As I write this, it’s almost the longest day here in the northern hemisphere. It is still a wonder to me how a slight wobble in the earth’s axis as it goes around the sun, makes day and nights longer and shorter; gives us seasons and affects all life on earth.

Since my last update, more in-company projects have kicked off and a few others have come towards their completion. The causal link of their insights from workshops they attend, and their business performance will never cease to excite me!


I started a new open program for coaches who want to expand their work and impact into the corporate world, and I can already see how well they will do. A few weeks ago, I completed the latest writing class (more on this later) and more episodes of ‘Under the Noise’ have come out (a new one every week).

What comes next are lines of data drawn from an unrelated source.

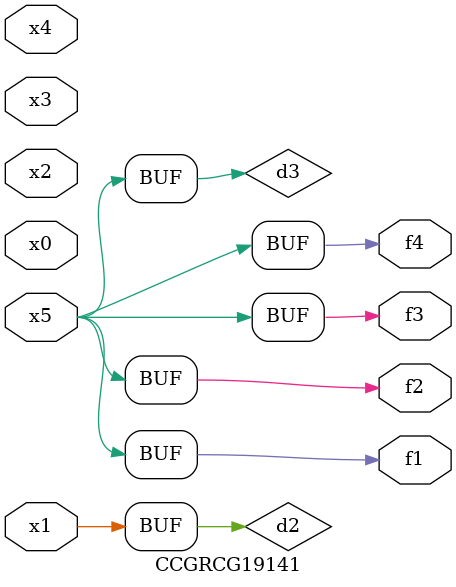
<source format=v>
module CCGRCG19141(
	input x0, x1, x2, x3, x4, x5,
	output f1, f2, f3, f4
);

	wire d1, d2, d3;

	not (d1, x5);
	or (d2, x1);
	xnor (d3, d1);
	assign f1 = d3;
	assign f2 = d3;
	assign f3 = d3;
	assign f4 = d3;
endmodule

</source>
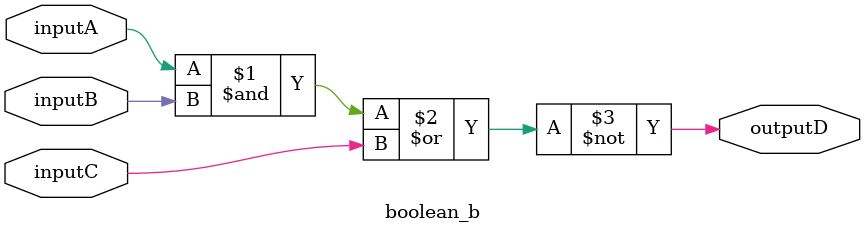
<source format=v>
`timescale 1ns / 1ps

module boolean_b(
    input inputA,
    input inputB,
    input inputC,
    output outputD
    );
    

    assign outputD = ~((inputA & inputB) | inputC); //(B)
endmodule

</source>
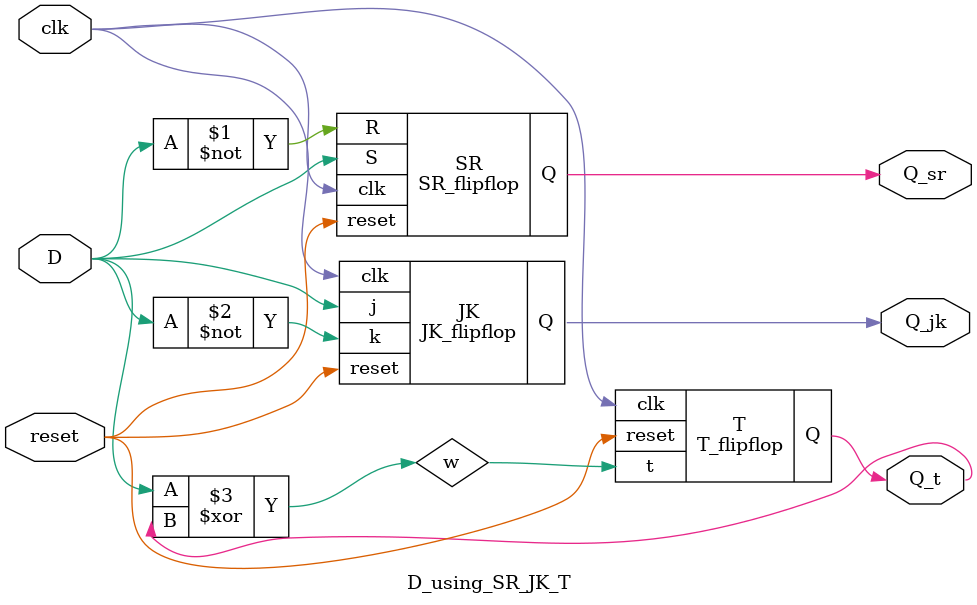
<source format=v>
`timescale 1ns / 1ps
module SR_flipflop(
    input clk,reset,S,R, 
    output reg Q);
    
    always@(posedge clk)
          begin
            if(reset)
            Q <= 1'b0;
            else
                begin
                case({S,R})
                2'b00:Q<=Q;
                2'b01:Q<=1'b0;
                2'b10:Q<=1'b1;
                default: Q<= 2'bxx;
                endcase
                end          
         end
endmodule


module JK_flipflop(
    input j,k,clk,reset,
    output reg Q );
    always@(posedge clk)
          begin
            if({reset})
            Q <= 1'b0;
            else
                begin
                case({j,k})
                2'b00:Q<=Q;
                2'b01:Q<=1'b0;
                2'b10:Q<=1'b1;
                2'b11:Q<=~Q;
                endcase
                end          
         end
endmodule


module T_flipflop(
    input t,clk,reset,
    output reg Q );
    always@(posedge clk)
          begin
            if(reset)
               Q <= 1'b0;
            else
                begin
                   if(t)
                    Q<= ~Q;
                   else
                    Q<= Q;                     
                end
          end
endmodule


module D_using_SR_JK_T(
    input clk, reset, D,
    output Q_sr, Q_jk, Q_t);
    wire w;
    
    SR_flipflop SR(clk, reset, D, ~D, Q_sr);
    
    JK_flipflop JK(D, ~D, clk, reset, Q_jk);

    assign w= D ^ Q_t;
    T_flipflop T(w, clk, reset, Q_t);
    
endmodule

</source>
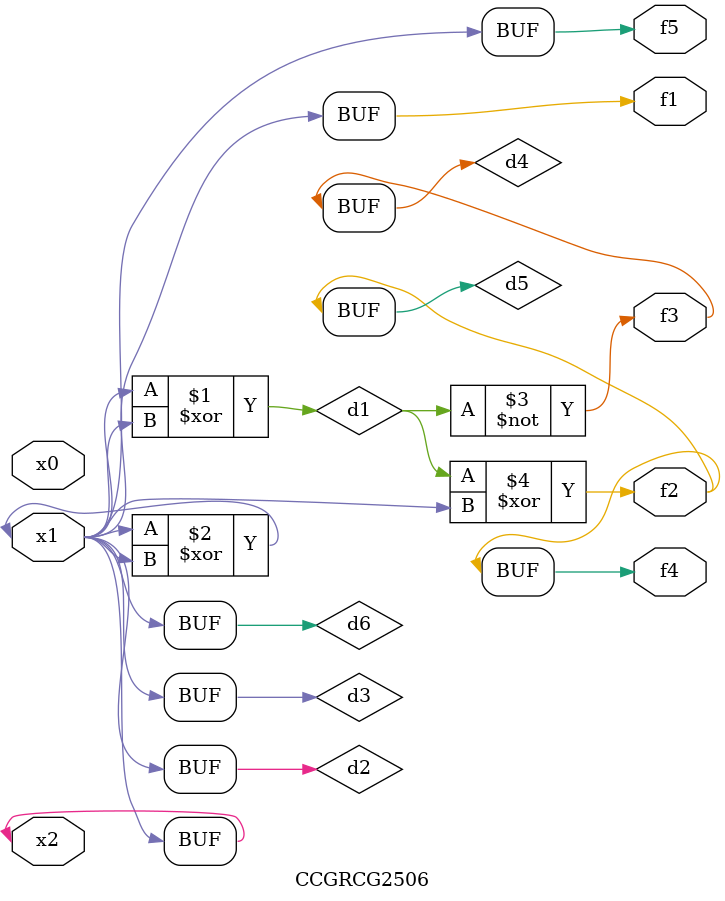
<source format=v>
module CCGRCG2506(
	input x0, x1, x2,
	output f1, f2, f3, f4, f5
);

	wire d1, d2, d3, d4, d5, d6;

	xor (d1, x1, x2);
	buf (d2, x1, x2);
	xor (d3, x1, x2);
	nor (d4, d1);
	xor (d5, d1, d2);
	buf (d6, d2, d3);
	assign f1 = d6;
	assign f2 = d5;
	assign f3 = d4;
	assign f4 = d5;
	assign f5 = d6;
endmodule

</source>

Back, as promised, to the writing class. This was my sixth. During the fourth class, I noticed how ‘safe’ I was being and how little of me I was putting on the page. Well, I’ve made a leap in this regard over the past 8 weeks! I’ve written and shared about what makes me scared, my episodes of depression, losing my virginity, being worried about a former love in Ukraine, living in denial and wanting to live wilder. While my

ability to write is developing, my willingness to be more open and not hold back has made a big difference as I put pen to paper day after day. I’ve been seeing how showing up and being open is impactful for over 10 years now.


“I have a favour to ask you” said Nancy Kline, the guest teacher at this weekend’s coaching school back in March of 2012. The room was littered with 80 people from all over the world with their varied accents, assorted smiles, a mix of quiet murmuring reflective chats and louder packets of laughter.


The 3 white clothed tables propped boxes of bought-in coffee, cream porcelain mugs, bottles of water and healthy local Californian snacks. Next to the flasks of milk and cream was a paper cup of wooden stirrers and a bowl of sachets of sugar, a blob of blue-tack was stuck in front of the bowl. A few people were hovering behind the one person filling their mug with the coffee, in a sunlit part of the room from the windows in the roof. Nancy and I were on the side of the room, her short wavy auburn hair above a freckled youthful 60-something face on a slim 5 foot nothing figure, dressed in modest, informal elegance of black sweater and brown linen trousers.


“You can ask me anything, I’ll say yes” I said.


I was hoping she’d ask me to be her demo client for a coaching session in front of the class. My wish was granted: that is what her ‘favour’ was. The truth is, she was doing me the favour. We had hit it off as she walked into the room a few hours earlier before this first break. This woman had such presence about her and was so easy to talk to. My often awkwardness in meeting someone new didn’t materialise, even though I knew she was the guest teacher from the photo of her I’d looked at in the coaching school program before I left the hotel that morning.


A few minutes later, the break was over, and I was sitting at the front of the room on one of the 2 tall bar stools. I got mic’d up and a hush came over the room. For the next hour, I opened up in front of my fellow students and had life-changing insights about myself as the others watched. The biggest of these insights was how much more my classmates loved me because I’d opened up. I learnt that what I thought was keeping me safe was keeping me apart. What I was hiding from was what was keeping me disconnected. What I was hoping for was what I had been moving away from.

I was astonished.


This is not "doing vulnerability"; it is "being" open. It is not a tactic in order to be liked, it is a natural showing up. It is not adding to my list of how to behave, it’s the removal of what’s stopped me expressing with freedom.


I haven’t stopped learning about how far being open can take me in all my relationships of every form. And how much easier it is to live from there.